Drug Trafficking Vessel Interdiction Act
- Long title: An Act to amend titles 46 and 18, United States Code, with respect to the operation of submersible vessels and semi-submersible vessels without nationality.
- Acronyms (colloquial): DTVIA
- Nicknames: Drug Trafficking Vessel Interdiction Act of 2008
- Enacted by: the 110th United States Congress
- Effective: October 13, 2008

Citations
- Public law: 110-407
- Statutes at Large: 122 Stat. 4296

Codification
- Titles amended: 18 U.S.C.: Crimes and Criminal Procedure; 46 U.S.C.: Shipping;
- U.S.C. sections amended: 18 U.S.C. ch. 111 §§ 2271, 2285; 46 U.S.C. ch. 705 § 70501 et seq.;

Legislative history
- Introduced in the Senate as S. 3598 by Daniel Inouye (D-HI) on September 25, 2008; Committee consideration by House Judiciary, House Transportation and Infrastructure; Passed the Senate on September 25, 2008 (Passed unanimous consent); Passed the House on September 29, 2008 (Passed voice vote); Signed into law by President George W. Bush on October 13, 2008;

= Drug Trafficking Vessel Interdiction Act =

2008 US Act of Congress

The Drug Trafficking Vessel Interdiction Act of 2008, , was an act of the United States Congress outlawing operation of or travel in unregistered submersibles and semi-submersibles in international waters with the intent to evade detection.

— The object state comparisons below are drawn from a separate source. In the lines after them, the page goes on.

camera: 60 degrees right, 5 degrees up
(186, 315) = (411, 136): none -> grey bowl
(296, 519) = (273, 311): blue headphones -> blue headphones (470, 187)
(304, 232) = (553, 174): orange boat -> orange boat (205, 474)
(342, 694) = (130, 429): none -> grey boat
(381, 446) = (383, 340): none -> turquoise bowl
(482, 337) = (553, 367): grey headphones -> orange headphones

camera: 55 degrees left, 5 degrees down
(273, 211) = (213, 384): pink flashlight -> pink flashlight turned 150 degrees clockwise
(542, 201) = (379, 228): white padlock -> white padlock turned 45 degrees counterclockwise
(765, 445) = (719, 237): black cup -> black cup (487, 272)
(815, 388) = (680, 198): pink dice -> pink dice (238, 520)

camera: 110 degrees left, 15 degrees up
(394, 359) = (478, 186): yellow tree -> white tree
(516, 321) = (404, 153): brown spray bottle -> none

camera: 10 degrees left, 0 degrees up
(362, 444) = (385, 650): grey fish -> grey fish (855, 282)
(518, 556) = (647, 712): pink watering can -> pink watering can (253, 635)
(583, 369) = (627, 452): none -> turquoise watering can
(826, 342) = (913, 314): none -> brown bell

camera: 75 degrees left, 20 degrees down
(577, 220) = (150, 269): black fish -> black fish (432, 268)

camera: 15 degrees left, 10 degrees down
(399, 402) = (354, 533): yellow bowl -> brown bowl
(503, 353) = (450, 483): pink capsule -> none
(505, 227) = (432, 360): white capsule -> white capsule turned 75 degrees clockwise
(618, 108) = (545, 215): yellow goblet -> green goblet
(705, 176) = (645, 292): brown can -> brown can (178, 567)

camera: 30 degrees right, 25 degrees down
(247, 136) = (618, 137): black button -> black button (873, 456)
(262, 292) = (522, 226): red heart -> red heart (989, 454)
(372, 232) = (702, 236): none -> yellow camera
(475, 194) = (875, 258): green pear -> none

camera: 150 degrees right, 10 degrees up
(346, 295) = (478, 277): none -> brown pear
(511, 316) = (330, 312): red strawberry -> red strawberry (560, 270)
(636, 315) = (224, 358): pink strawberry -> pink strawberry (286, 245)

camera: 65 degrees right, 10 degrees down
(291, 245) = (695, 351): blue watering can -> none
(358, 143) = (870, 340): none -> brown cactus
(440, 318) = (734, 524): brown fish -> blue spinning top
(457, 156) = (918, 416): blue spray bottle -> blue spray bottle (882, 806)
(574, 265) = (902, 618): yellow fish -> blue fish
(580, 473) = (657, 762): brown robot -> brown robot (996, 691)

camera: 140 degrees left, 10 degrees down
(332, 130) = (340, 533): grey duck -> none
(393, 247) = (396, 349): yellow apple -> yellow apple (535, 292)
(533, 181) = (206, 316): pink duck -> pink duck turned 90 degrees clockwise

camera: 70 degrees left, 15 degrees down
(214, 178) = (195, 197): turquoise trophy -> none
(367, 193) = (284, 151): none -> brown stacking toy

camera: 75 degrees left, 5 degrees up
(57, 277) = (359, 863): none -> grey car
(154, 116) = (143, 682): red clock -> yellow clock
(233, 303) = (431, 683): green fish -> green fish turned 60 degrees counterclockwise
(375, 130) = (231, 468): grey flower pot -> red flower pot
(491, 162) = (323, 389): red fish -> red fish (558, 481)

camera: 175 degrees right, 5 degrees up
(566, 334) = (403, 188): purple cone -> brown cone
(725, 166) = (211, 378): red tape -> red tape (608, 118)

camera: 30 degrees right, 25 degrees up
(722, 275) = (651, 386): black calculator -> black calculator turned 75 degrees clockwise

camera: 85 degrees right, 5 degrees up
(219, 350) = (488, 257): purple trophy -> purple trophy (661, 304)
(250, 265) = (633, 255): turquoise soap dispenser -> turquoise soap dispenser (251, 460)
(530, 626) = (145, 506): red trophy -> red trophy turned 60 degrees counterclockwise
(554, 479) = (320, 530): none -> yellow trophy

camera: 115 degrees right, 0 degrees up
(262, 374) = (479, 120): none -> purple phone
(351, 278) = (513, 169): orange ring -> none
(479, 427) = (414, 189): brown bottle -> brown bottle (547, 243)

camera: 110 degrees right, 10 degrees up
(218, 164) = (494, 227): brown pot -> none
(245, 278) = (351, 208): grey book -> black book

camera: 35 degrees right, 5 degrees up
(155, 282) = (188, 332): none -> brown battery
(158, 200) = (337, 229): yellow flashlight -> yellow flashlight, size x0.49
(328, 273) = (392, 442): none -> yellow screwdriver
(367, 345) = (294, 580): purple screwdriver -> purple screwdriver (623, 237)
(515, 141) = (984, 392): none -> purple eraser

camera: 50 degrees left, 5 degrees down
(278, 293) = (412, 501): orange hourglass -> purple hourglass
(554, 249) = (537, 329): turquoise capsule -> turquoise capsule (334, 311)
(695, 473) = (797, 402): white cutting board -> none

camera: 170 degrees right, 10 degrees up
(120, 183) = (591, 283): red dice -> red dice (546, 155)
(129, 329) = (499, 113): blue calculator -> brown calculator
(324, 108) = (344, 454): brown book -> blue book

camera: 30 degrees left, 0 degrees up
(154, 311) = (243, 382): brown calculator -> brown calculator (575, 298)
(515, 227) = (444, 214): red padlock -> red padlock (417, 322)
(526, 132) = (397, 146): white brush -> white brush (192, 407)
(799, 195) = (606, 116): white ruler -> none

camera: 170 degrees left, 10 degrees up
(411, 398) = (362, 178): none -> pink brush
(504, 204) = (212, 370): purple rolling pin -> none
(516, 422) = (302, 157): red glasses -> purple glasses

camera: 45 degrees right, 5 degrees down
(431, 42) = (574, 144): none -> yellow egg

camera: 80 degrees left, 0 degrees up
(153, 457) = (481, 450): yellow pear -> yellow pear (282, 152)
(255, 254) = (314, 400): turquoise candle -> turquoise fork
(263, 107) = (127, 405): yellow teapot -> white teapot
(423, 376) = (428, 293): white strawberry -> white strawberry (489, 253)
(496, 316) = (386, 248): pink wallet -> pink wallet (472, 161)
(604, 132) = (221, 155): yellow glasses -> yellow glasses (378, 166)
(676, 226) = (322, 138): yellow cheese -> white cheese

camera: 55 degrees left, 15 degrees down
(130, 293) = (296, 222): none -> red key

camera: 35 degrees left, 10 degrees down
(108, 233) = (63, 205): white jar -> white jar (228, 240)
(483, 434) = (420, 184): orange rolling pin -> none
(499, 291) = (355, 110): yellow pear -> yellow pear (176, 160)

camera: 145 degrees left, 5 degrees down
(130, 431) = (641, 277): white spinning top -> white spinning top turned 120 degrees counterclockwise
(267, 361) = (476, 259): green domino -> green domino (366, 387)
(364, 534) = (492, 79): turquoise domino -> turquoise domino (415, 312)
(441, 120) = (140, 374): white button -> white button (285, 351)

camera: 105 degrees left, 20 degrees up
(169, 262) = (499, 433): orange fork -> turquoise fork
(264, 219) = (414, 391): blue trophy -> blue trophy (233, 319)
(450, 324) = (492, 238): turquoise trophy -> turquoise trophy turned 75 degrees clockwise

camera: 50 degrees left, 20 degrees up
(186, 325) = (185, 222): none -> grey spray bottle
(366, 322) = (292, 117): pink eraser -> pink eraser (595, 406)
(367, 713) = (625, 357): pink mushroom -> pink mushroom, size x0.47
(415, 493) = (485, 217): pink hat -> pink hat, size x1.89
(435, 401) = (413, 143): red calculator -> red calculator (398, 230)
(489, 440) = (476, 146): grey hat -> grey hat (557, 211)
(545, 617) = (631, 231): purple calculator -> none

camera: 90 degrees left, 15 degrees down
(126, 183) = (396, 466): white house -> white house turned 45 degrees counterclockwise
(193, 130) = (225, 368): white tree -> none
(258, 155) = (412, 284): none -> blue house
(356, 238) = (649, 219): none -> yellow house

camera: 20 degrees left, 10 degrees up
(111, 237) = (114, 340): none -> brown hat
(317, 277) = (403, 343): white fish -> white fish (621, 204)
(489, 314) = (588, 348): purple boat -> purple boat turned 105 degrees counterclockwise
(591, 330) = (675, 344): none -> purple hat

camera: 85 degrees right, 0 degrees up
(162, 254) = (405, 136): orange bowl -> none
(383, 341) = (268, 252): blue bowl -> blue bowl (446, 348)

The act was enacted to combat the use of illicit self-propelled semi-submersible and submersible vessels in international drug trafficking (see narco-submarine). Notably, the act provides for extraterritorial jurisdiction. The law extended earlier legislation such as the Marijuana on the High Seas Act (MHSA) and Maritime Drug Law Enforcement Act (MDLEA).